The FoundationDB collation does definitely present new questions given
that we're forced to implement a strict byte ordering. On the face of
it I'm more than fine forcing everything to doubles and providing the
mentioned warning label. I do know that FoundationDB's tuple layer has
some ¯\_(ツ)_/¯ semantics for "invalid" doubles (-Nan, Nan, -0, other
oddities I'd never heard of). So there may be caveats to mention there
as well. However, for the most part I'd our standard reply of "if you
care about your numbers to the actual bit representation level, use a
string representation" is while maybe not officially official, still
the best advice given JSON.

That of course ignores the fact that `emit(1, 2)` returns a view row
of `("1.0", "2.0")` which Adam noted as another whole big thing. On
that I don't have any amazing thoughts this late at night.

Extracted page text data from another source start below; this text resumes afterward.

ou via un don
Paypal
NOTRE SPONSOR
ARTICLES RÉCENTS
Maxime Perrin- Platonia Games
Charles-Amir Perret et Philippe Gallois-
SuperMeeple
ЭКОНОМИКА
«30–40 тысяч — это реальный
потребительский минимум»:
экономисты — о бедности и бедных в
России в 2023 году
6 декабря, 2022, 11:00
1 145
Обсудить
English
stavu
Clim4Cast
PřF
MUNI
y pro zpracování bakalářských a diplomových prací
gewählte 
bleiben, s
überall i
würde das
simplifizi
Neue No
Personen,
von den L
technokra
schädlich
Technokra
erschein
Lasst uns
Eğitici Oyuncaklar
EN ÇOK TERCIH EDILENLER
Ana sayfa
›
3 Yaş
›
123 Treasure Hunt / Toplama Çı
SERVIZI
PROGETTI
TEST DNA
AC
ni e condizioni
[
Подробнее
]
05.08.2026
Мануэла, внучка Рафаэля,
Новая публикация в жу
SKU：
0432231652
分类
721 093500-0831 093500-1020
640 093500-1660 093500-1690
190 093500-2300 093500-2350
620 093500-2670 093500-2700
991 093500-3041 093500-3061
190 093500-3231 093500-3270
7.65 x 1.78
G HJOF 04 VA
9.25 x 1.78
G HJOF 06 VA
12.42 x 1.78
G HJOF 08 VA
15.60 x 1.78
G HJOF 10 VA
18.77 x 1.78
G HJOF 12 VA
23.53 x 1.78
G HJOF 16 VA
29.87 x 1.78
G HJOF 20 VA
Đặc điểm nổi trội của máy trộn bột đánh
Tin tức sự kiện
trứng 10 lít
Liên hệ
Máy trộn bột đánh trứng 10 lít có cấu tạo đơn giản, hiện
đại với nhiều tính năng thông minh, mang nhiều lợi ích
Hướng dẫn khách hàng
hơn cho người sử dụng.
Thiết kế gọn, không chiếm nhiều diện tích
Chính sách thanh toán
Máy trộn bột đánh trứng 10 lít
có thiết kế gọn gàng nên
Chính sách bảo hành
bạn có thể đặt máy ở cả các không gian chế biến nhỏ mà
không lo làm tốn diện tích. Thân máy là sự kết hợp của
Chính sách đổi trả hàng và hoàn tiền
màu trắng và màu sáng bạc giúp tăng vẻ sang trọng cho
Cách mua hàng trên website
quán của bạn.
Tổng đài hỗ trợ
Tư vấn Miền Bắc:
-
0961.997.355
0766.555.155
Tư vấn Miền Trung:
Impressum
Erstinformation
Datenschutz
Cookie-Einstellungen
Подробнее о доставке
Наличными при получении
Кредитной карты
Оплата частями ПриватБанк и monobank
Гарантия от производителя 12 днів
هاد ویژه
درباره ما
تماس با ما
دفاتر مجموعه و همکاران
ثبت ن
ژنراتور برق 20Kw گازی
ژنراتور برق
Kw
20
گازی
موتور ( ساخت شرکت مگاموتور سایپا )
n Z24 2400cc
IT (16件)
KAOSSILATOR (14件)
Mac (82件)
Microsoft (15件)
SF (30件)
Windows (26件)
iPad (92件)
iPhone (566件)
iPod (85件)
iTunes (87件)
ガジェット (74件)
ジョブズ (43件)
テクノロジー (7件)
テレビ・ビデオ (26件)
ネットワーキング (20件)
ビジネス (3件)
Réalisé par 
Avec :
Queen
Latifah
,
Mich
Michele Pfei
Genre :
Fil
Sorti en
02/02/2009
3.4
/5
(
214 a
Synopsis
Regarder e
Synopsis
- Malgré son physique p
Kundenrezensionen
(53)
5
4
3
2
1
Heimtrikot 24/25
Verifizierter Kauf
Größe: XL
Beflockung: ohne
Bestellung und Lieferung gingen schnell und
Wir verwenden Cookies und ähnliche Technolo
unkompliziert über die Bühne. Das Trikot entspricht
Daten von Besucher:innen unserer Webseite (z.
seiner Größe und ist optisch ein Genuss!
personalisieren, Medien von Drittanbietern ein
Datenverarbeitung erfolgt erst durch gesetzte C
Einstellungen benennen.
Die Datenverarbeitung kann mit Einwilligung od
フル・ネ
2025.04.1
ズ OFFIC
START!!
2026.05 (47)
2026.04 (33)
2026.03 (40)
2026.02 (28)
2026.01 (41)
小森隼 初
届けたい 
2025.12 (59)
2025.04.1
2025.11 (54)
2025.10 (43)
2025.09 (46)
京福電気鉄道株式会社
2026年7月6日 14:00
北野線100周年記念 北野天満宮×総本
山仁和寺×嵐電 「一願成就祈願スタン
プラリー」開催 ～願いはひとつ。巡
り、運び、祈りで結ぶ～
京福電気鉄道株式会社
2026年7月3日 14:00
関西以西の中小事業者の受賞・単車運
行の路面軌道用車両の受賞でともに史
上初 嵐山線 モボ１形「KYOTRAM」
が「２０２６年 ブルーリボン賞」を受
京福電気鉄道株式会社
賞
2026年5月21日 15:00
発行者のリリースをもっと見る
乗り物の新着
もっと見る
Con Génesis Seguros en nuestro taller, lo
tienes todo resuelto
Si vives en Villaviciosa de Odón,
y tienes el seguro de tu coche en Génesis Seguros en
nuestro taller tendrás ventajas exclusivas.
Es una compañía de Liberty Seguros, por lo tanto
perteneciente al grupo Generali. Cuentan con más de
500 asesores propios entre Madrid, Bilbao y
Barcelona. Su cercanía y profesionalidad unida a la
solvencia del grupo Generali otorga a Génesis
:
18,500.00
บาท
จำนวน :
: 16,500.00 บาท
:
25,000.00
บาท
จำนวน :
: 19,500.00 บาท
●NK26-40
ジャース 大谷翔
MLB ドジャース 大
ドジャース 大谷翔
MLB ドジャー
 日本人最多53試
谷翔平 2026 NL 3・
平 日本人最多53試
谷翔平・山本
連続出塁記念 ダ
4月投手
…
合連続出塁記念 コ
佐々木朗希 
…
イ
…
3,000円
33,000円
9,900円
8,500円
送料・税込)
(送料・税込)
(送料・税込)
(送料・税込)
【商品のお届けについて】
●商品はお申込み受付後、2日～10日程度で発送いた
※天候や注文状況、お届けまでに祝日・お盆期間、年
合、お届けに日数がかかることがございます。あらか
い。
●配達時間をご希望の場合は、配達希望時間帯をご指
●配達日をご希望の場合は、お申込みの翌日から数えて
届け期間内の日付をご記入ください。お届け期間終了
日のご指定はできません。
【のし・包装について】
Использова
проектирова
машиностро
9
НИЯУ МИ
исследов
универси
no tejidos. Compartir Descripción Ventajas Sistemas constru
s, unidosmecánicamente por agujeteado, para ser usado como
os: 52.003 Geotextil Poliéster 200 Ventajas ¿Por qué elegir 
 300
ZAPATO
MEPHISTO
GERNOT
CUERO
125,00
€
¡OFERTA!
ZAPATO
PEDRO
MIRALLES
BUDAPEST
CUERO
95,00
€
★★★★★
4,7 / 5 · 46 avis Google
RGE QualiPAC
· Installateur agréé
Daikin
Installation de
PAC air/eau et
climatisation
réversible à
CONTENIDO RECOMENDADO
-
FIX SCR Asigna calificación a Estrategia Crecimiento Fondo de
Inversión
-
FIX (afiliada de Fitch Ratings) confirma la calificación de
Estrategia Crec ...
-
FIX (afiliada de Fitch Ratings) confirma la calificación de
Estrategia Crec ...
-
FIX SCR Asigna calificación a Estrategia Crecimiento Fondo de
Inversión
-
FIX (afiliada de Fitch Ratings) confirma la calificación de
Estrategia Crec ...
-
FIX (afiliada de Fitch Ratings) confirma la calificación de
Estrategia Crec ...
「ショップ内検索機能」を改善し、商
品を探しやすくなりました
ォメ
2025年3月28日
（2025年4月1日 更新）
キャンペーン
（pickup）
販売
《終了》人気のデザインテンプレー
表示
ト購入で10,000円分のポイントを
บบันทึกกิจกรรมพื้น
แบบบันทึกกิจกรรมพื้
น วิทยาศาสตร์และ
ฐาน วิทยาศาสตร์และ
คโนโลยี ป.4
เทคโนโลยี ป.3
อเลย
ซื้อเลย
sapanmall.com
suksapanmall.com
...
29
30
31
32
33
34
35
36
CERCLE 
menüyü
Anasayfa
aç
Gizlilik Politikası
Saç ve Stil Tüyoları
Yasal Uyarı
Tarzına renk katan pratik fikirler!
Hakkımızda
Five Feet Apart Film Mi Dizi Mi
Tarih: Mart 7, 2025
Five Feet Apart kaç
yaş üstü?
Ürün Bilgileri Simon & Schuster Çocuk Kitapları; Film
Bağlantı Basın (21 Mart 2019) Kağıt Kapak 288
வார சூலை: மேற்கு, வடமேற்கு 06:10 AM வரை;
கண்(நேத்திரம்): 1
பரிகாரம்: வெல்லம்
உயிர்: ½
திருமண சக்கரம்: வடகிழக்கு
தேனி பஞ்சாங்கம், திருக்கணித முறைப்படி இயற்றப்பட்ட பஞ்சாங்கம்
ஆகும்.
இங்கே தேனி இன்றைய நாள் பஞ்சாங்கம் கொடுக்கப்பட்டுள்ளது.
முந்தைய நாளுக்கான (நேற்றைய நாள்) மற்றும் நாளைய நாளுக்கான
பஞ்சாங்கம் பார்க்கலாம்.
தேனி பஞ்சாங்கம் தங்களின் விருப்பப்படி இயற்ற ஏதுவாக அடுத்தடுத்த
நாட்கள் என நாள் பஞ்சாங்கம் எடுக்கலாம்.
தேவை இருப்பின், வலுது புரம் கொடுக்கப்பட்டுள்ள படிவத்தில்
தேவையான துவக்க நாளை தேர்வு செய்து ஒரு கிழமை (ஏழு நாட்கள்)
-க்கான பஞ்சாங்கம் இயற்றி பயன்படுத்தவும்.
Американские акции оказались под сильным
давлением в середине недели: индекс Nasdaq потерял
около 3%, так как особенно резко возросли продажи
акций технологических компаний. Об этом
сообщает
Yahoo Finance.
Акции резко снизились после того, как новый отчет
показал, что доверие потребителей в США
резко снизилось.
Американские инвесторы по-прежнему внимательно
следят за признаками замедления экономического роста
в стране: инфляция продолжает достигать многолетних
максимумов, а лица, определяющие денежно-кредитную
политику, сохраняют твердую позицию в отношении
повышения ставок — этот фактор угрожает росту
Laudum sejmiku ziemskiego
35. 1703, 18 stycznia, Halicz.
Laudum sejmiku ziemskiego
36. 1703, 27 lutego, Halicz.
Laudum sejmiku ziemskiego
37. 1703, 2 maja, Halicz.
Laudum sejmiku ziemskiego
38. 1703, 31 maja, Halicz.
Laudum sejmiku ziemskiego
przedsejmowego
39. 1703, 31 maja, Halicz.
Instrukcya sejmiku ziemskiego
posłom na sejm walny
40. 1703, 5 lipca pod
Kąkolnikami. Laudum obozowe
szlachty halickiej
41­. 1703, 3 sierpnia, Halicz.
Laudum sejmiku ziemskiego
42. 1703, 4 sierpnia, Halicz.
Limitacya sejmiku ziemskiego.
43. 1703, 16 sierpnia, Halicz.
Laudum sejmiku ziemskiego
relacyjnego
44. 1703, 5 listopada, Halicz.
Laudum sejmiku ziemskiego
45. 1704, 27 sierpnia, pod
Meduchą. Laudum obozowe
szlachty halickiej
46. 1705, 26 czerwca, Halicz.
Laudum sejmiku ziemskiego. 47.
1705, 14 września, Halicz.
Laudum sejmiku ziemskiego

On Thu, May 16, 2019 at 9:39 PM Adam Kocoloski <ko...@apache.org> wrote:
>
> Hi all, CouchDB has always had a somewhat complicated relationship with numbers. I’d like to dig into that a little bit and see if any changes are warranted, or if we can at least be really clear about exactly how they’re handled going forward.
>
> Most of you are likely aware that JS represents *all* numbers as IEEE 754 double precision floats. This means that any number in a JSON document with more than 15 significant digits is at risk of being corrupted when it passes through the JS engine during a view build, for example. Our current behavior is to let that silent corruption occur and put whatever number comes out of the JS engine into the view, formatting as a double, int64, or bignum based on jiffy’s decoding of the JSON output from the JS code.
>
> On the other hand, FoundationDB’s tuple layer encoding is quite a bit more specific. It has a whole bunch of typecodes for integers of practically arbitrary size (up to 255 bytes), along with codes for 32 bit and 64 bit floating point numbers. The typecodes control the sorting; i.e., integers sort separately from floats.
>
> We also have the ever-popular Lucene indexes for folks who build CouchDB with the search extension. I don’t have all the details for the number handling in that one handy, but it is another one to keep in mind.
>
> One question that comes up fairly quickly — when a user emits a number as a key in a view, what do we store in FoundationDB? In order to respect CouchDB’s existing collation rules we need to use the same typecode for all numbers. Do we simply treat every number as a double, since they were all coerced into that representation anyway in JS?
>
> But now let’s consider Mango indexes, which don’t suffer from any of JavaScript’s sloppiness around number handling. If we’re to respect CouchDB’s current collation rules we still need a common typecode and sortable binary representation across integers and floats. Do we end up using the IEEE 754 float representation of each number as a “sort key” and storing the original number alongside it?
>
> I feel like this ends up being a rabbit hole, but one where we owe it to our users to thoroughly explore and produce a definitive guide :)
>
> Cheers, Adam
>
>
>
>
>
>
>
>
>
>
>
>